One of the key concerns for community sectors-of-care is the lack of internal capacity and infrastructure with which to integrate evidence-based practice into extant services. Partnerships with membership organizations, or networks of agencies in community sectors-of-care, create service economies of scale for small community or grassroots entities. In the example above, the partnership was established between a membership organization representing the community sector-of-care (i.e., a network of 90% of the single site supportive housing agencies in a large metropolitan area) and the prevention researchers. Prevention specialists (i.e., family advocates) were shared between agencies in the network, thus increasing the sustainability of the prevention infrastructure.

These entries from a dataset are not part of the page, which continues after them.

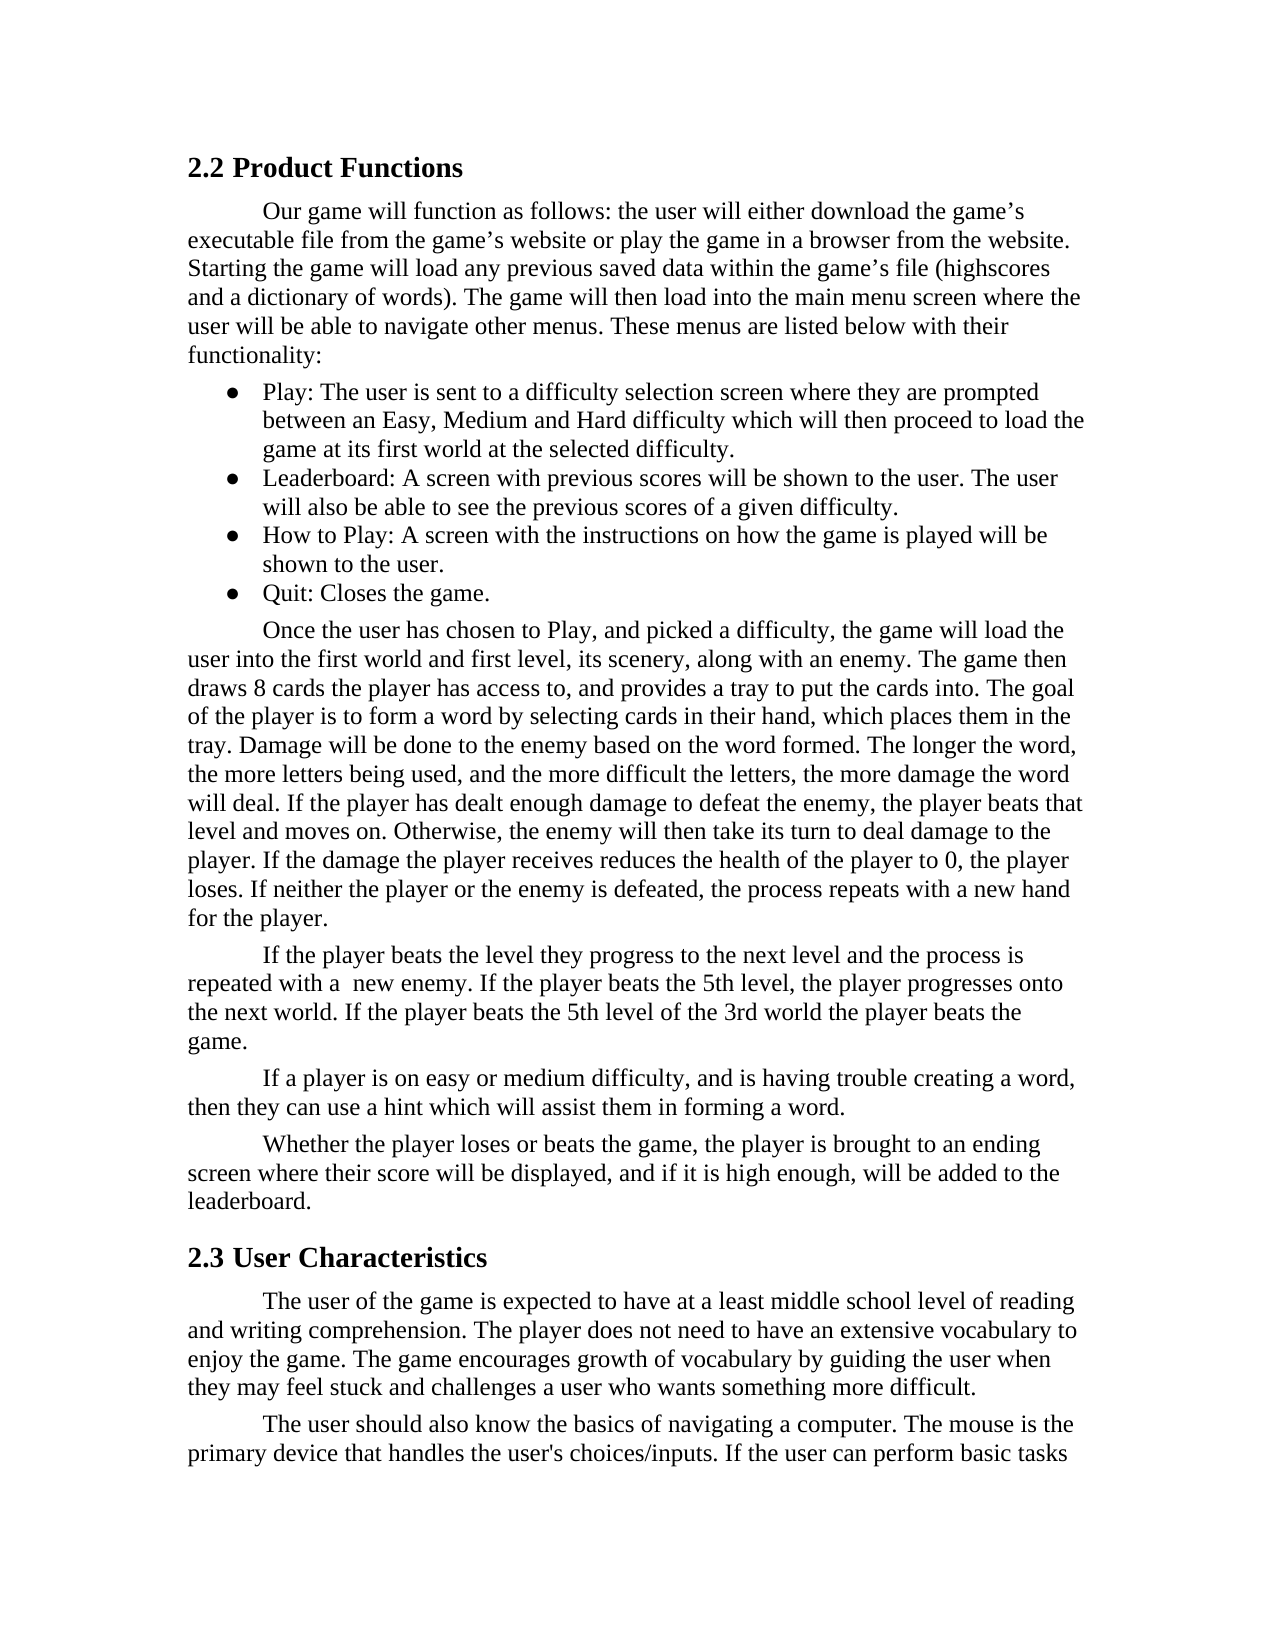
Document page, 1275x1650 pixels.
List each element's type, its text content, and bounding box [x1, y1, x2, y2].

subtitle User Characteristics [187, 1240, 1087, 1274]
list Play: The user is sent to a difficulty selection screen where they are prompted between an Easy, Medium and Hard difficulty which will then proceed to load the game at its first world at the selected difficulty. [225, 377, 1087, 463]
text Whether the player loses or beats the game, the player is brought to an ending screen where their score will be displayed, and if it is high enough, will be added to the leaderboard. [187, 1129, 1087, 1215]
list How to Play: A screen with the instructions on how the game is played will be shown to the user. [225, 521, 1087, 578]
list Quit: Closes the game. [225, 578, 1087, 607]
list Leaderboard: A screen with previous scores will be shown to the user. The user will also be able to see the previous scores of a given difficulty. [225, 463, 1087, 521]
text Our game will function as follows: the user will either download the game’s executable file from the game’s website or play the game in a browser from the website. Starting the game will load any previous saved data within the game’s file (highscores and a dictionary of words). The game will then load into the main menu screen where the user will be able to navigate other menus. These menus are listed below with their functionality: [187, 196, 1087, 368]
text Once the user has chosen to Play, and picked a difficulty, the game will load the user into the first world and first level, its scenery, along with an enemy. The game then draws 8 cards the player has access to, and provides a tray to put the cards into. The goal of the player is to form a word by selecting cards in their hand, which places them in the tray. Damage will be done to the enemy based on the word formed. The longer the word, the more letters being used, and the more difficult the letters, the more damage the word will deal. If the player has dealt enough damage to defeat the enemy, the player beats that level and moves on. Otherwise, the enemy will then take its turn to deal damage to the player. If the damage the player receives reduces the health of the player to 0, the player loses. If neither the player or the enemy is defeated, the process repeats with a new hand for the player. [187, 615, 1087, 931]
text If the player beats the level they progress to the next level and the process is repeated with a new enemy. If the player beats the 5th level, the player progresses onto the next world. If the player beats the 5th level of the 3rd world the player beats the game. [187, 940, 1087, 1055]
text The user of the game is expected to have at a least middle school level of reading and writing comprehension. The player does not need to have an extensive vocabulary to enjoy the game. The game encourages growth of vocabulary by guiding the user when they may feel stuck and challenges a user who wants something more difficult. [187, 1286, 1087, 1401]
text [187, 1409, 1087, 1467]
subtitle Product Functions [187, 150, 1087, 183]
text If a player is on easy or medium difficulty, and is having trouble creating a word, then they can use a hint which will assist them in forming a word. [187, 1063, 1087, 1121]
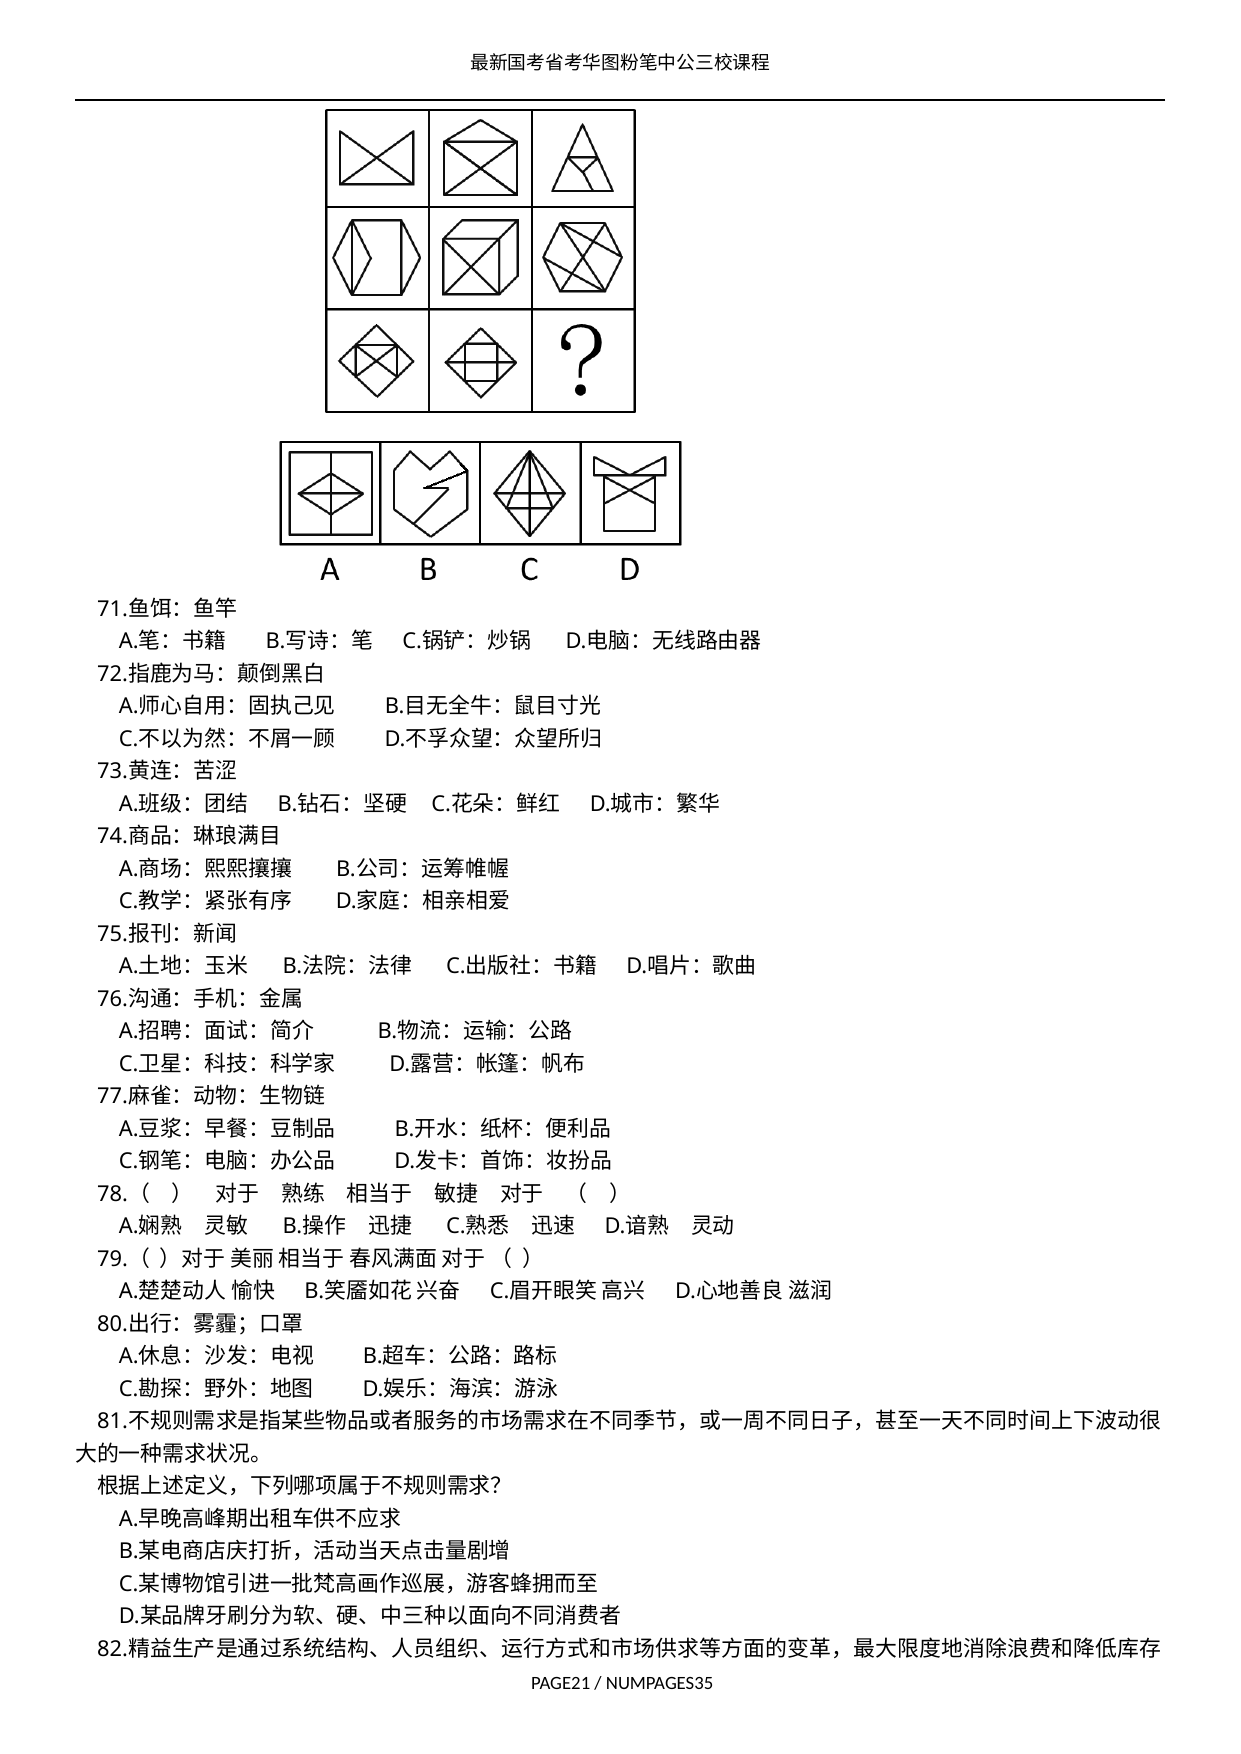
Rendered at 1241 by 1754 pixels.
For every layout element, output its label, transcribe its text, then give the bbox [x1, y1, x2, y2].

text 72.指鹿为马：颠倒黑白 [75, 656, 1165, 688]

In similar ways, others have reported successful efforts at prevention implementation via collaborations between state coalitions for domestic violence and intervention developers (McAlister Groves, personal communication). As implementation and dissemination science develops, far more knowledge is needed regarding the details of sector or organizational implementation (Elliott et al. 2003). For example, what are the necessary community sector capacity prerequisites for technology transfer of prevention in children’s mental health? What are effective methods for partnership development in the course of capacity building in order to ensure effective technology transfer? (Crisp et al. 2000; Jensen et al. 1999). Particularly in small, grassroots agencies with turnover and infrastructure challenges, some capacity-building is essential to lay the groundwork for the implementation of evidence-based practices. In particular, ongoing technical assistance from program developers is necessary to maintain and support practices.

Finally, further knowledge is needed regarding the appropriate methodologies for implementation efforts. For example, community-based participatory methods are congruent with the values, culture and missions of many community-based agencies. Conversely, a more conventional technology transfer approach may be more effective with more formal, hierarchical systems that have well-established, more rigid policies and procedures and more human resource infrastructure. Wandersman & Florin suggest that “…a major gap exists between science and practice…. The gap indicates that prevention science has insufficiently affected the capacities that communities need to plan and implement effective prevention programs” (2003, p. 445). Addressing these capacities and related questions will be crucial to the future success of implementation efforts in community sectors-of-care.